I was a bit concerned that the embroidery hoop might leave a mark in this napped fabric so I decided to make the beaded portion of the design fit within that hoop.  

As it turns out, the gathered velvet really masks where the beads stop, so there was no problem there.  And a quick blast of steam from the iron solved the ridged hoop issue.

The final bit of beading was adding the large rondelles to the middle of the gridded pattern.  One side down, one to go!

Once the beading was complete, it was time to stitch everything together.

Gathering velvet fabric is a real pain, let me tell you!  But I did manage to get it done without breaking a thread, thank goodness.

The velvet pieces were basted together before sending them through the machine.  

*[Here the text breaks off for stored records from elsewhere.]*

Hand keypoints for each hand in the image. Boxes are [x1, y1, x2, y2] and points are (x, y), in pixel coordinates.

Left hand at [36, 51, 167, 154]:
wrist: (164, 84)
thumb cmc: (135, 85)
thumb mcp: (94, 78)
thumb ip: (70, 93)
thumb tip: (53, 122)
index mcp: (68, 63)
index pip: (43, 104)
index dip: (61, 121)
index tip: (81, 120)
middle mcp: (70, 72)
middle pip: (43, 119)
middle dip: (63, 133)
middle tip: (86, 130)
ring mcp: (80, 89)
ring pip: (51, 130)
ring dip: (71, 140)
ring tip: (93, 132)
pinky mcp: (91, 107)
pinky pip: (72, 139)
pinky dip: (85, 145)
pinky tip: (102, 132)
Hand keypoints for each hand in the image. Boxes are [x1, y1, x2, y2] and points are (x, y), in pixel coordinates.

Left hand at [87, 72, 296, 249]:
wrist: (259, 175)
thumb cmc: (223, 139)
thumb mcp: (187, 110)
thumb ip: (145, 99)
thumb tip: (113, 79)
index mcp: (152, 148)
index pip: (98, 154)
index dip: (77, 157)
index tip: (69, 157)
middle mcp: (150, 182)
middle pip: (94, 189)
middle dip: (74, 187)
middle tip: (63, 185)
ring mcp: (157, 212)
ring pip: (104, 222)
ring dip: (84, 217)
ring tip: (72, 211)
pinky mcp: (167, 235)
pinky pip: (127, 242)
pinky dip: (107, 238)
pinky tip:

Yes, I was in a rush, but I really did not want to rip any seams out, and without a walking foot, I just do not trust that my machine will behave.

My basting served me well, and everything went together painlessly (although I can vividly recall thinking that this outfit was never going to be finished on time!).

This lining fabric was not my first choice.  With no time to find something I liked better, I had to go with something that I had on hand.  

I prefer lighter colors in handbag linings because it makes it easier to find what you are looking for, and I thought the cherry print was a cute callback to the cherry print fabric of the dress.

And it doesn't get much easier than working with a quilting cotton!  That is one well behaved fabric.

A pocket was added to each side of the lining. 

And there we have it.

Another accessory finished just in the nick of time.  And I think I like this one better without the green beaded leaves.  It is certainly more versatile this way.  

And I was pretty pleased that I did not have to use some old boring black clutch to complete my outfit!